Жизнь ее уже была упорядоченной и простроенной. И не обремененной никакими обязательствами.
Дочь жила где-то своей жизнью. Второй год была замужем. Выскочила она замуж неожиданно быстро и укатила за мужем, выпускником военного училища, в Ижевск и жила там, почти о себе и вестей не подавая.
С дочерью никогда не были они особенно близки. Да и вообще – мать из нее как-то не получилась. Сначала писала она кандидатскую диссертацию, потом – докторскую. Потом была председателем методической комиссии. И как-то так получалось, что дочь была больше на продленке или с бабушкой, матерью бывшего мужа, особой не очень-то строгих правил, не требующей четкого распорядка дня, мытья рук, организованности, всего того, что требовала от нее мать.
Поэтому дочь свою не смогла она, не успела воспитать правильной и воспитанной, ответственной девочкой. Потому та и замуж выскочила так легкомысленно. Не подошла ответственно и серьезно к столь важному шагу. Пришла и заявила:
– Я его люблю… Куда он, туда и я…
И было ей, матери, непонятно: ну и люби на здоровье, зачем же сразу жениться? Подожди, пока он на новом месте устроится, еще неизвестно, куда его там направят, может, в глухомань какую?
Но на все ее правильные рассуждения дочь только плечом упрямо поводила и говорила:
– Тебе этого не понять…
И было что-то в этом «тебе» что-то отстраненное, высокомерное. Как будто дочь знала что-то такое, чего она, ее мать, не знала, – не дано было ей знать. А что такого она не могла знать?
И она перестала уговаривать дочь. Решив, что на все воля Божья. Пусть все будет как будет. И они женились. Но даже свадьбу отмечать не захотели, нарушив все мыслимые правила приличия. И так неудобно было перед знакомыми и соседями, что дочь как-то не по-человечески вышла замуж. Ну да что теперь об этом говорить? Все уже произошло.
И жила дочь где-то там, вдали, своей жизнью. А она тут – своей. Привычной, расписанной, ясной и понятной.
Закончились все хлопоты, связанные с разменом квартиры, на котором настоял муж. Закончились хлопоты и заботы, связанные с переездом в новую чистенькую квартиру. И квартира эта, хоть и в отдаленном районе, в новостройке, и пока без телефона, – нравилась ей. И все теперь в ней стояло на своих местах, все было в порядке, как будто прожила она в ней всю жизнь.
Она просыпалась без всякого будильника в строго определенное время. И завтракала, красиво разложив на тарелке кусочки сыра и ветчины, подложив салфетку под чашку с кофе, с накрахмаленной салфеткой на коленях.
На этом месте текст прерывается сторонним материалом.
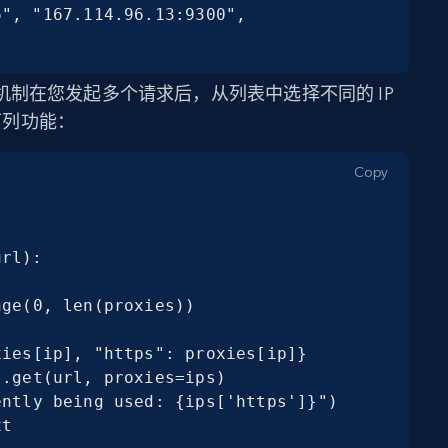
", "167.114.96.13:9300", 
制在您发起多个请求后，从列表中选择不同的 IP
于下列功能：
Copy
rl):

xt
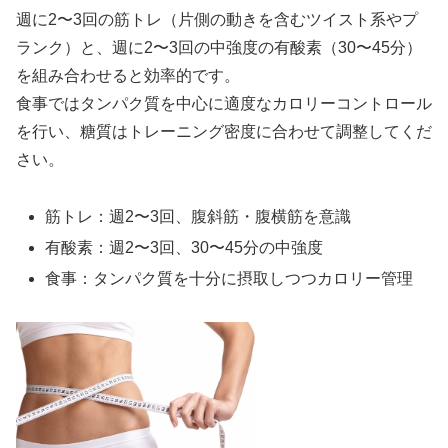
週に2〜3回の筋トレ（片側の動きを含むツイスト系やプ
ランク）と、週に2〜3回の中強度の有酸素（30〜45分）
を組み合わせると効率的です。
食事ではタンパク質を中心に適度なカロリーコントロール
を行い、糖質はトレーニング密度に合わせて調整してくだ
さい。
筋トレ：週2〜3回、腹斜筋・腹横筋を意識
有酸素：週2〜3回、30〜45分の中強度
食事：タンパク質を十分に摂取しつつカロリー管理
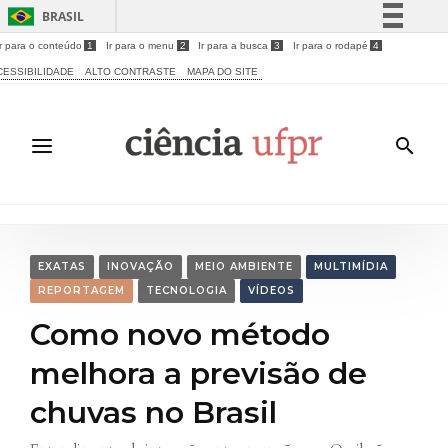
BRASIL
Ir para o conteúdo
1
Ir para o menu
2
Ir para a busca
3
Ir para o rodapé
4
Simplifique!
CESSIBILIDADE
ALTO CONTRASTE
MAPA DO SITE
Comunica BR
Participe
Acesso à informação
Legislação
Canais
EXATAS
INOVAÇÃO
MEIO AMBIENTE
MULTIMÍDIA
REPORTAGEM
TECNOLOGIA
VÍDEOS
Como novo método
melhora a previsão de
chuvas no Brasil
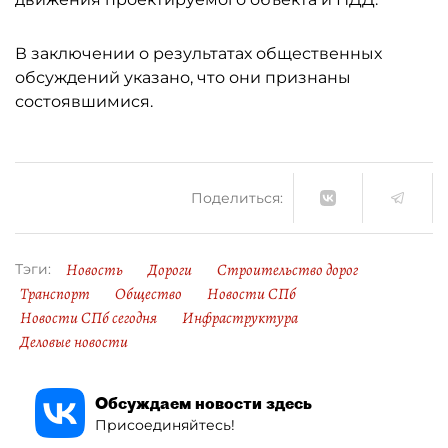
В заключении о результатах общественных
обсуждений указано, что они признаны
состоявшимися.
Поделиться:
Новость
Дороги
Строительство дорог
Тэги:
Транспорт
Общество
Новости СПб
Новости СПб сегодня
Инфраструктура
Деловые новости
Обсуждаем новости здесь
Присоединяйтесь!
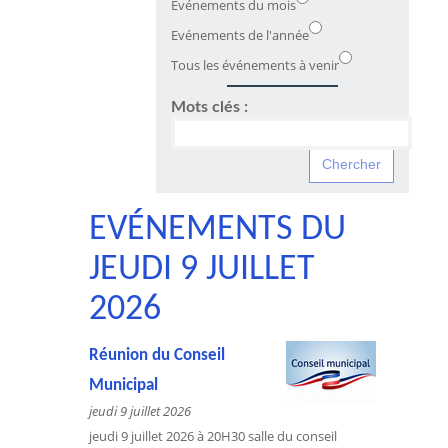
Evénements du mois
Evénements de l'année
Tous les événements à venir
Mots clés :
EVÉNEMENTS DU
JEUDI 9 JUILLET
2026
Réunion du Conseil
Municipal
jeudi 9 juillet 2026
jeudi 9 juillet 2026 à 20H30 salle du conseil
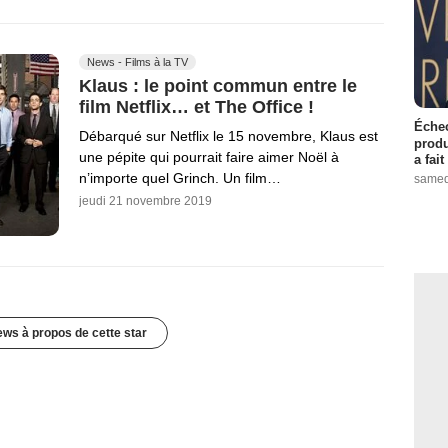
News - Films à la TV
Klaus : le point commun entre le
film Netflix… et The Office !
Échec
Débarqué sur Netflix le 15 novembre, Klaus est
produ
une pépite qui pourrait faire aimer Noël à
a fai
n’importe quel Grinch. Un film…
samed
jeudi 21 novembre 2019
ews à propos de cette star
И собиралась на работу, одеваясь строго и прилично. И почти не красилась, слегка только, чуть заметно подкрашивала губы, потому что были они у нее какими-то бледными от природы. И ехала на работу двумя видами транспорта, в толчее стараясь никому не причинить неудобства, никого не толкнуть или задеть нечаянно. И на работе – читала лекции, ровным тоном разговаривала со студентами. Отсиживала положенное время на кафедре, находя для себя занятие, – что-то разложить по папкам, классифицировать, привести в порядок. И домой шла по привычному маршруту, заходя в магазин за творожком или куриным филе.